The Seventh Circuit recently made clear that a district court’s duty to rule on the admissibility of expert testimony requires a meaningful examination into whether a proffered expert’s analysis is methodologically sound. After reversing the plaintiff’s jury verdict as legally deficient, the court in ATA Airlines, Inc. v. Federal Express Corp. addressed the jury’s damages award, ruling that it was based on a fundamentally flawed regression analysis.

The district court had allowed plaintiff’s expert, a forensic accountant, to present damages testimony based on a regression analysis, reasoning in part that “regression analysis is accepted, so this is not ‘junk science.’” The district court ruled that the defendant’s objections about how the expert constructed his regression analysis could be explored on cross-examination. But the jury accepted the expert’s testimony, awarding every penny he proposed as plaintiff’s damages.
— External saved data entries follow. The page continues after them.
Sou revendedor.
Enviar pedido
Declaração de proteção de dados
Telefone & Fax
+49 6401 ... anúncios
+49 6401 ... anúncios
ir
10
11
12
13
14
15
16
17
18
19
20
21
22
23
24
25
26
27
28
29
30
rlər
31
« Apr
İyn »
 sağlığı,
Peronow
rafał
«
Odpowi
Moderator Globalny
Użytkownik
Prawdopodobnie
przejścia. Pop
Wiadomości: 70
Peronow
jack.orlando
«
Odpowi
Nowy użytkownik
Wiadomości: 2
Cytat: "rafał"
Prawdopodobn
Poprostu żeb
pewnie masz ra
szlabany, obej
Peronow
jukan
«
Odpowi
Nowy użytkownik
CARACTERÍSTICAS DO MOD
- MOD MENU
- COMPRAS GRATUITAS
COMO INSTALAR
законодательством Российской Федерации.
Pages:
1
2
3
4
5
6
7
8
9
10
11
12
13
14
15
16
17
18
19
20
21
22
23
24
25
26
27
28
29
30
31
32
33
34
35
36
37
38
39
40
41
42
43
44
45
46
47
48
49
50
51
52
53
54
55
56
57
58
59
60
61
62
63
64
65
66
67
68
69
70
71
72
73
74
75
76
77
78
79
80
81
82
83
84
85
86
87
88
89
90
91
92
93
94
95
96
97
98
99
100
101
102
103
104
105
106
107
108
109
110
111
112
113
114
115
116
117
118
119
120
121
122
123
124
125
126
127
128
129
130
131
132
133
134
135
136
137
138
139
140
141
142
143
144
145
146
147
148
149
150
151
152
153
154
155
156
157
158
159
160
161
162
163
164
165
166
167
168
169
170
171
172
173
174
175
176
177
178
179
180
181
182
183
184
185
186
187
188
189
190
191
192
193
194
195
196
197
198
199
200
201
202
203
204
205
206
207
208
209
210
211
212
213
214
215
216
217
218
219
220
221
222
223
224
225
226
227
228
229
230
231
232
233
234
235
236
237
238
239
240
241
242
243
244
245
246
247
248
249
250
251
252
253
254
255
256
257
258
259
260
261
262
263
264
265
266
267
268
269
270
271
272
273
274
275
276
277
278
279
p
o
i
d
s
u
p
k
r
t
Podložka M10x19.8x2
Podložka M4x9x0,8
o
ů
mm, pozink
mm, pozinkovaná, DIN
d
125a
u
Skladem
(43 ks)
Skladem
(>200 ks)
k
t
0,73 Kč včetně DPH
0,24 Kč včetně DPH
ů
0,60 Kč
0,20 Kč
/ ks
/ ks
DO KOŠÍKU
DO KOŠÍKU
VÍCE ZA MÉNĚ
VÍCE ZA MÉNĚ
The court of appeals concluded that the district court did not do enough to ensure that the expert’s testimony complied with Federal Rules of Evidence 702(2) & (3). Underscoring the need to conduct a detailed analysis of an expert’s method and its proposed application, Judge Posner devoted 13 pages to discussing the basics of regression analysis, including suggesting several sources as background reading, and various flaws in the expert’s approach. As the decision states, the court went “on at such length about the deficiencies of the regression analysis in order to remind district judges that, painful as it may be, it is their responsibility to screen expert testimony, however technical.” The decision concludes that the expert’s method was so flawed as to result in a complete absence of damages proof.

The court of appeals also emphasized, as it has in the past, that a district judge may appoint its own expert under Fed. R. Evid. 706 to assist it in evaluating the parties’ proposed expert testimony. But, most strikingly, the court highlights the responsibility of the parties to explain the proffered expert testimony “in plain English,” suggesting that a lawyer’s inability to give that explanation is grounds enough for excluding an expert’s testimony: “If a party’s lawyer cannot understand the testimony of the party’s own expert, the testimony should be withheld from the jury. Evidence unintelligible to the trier or triers of fact has no place in a trial.”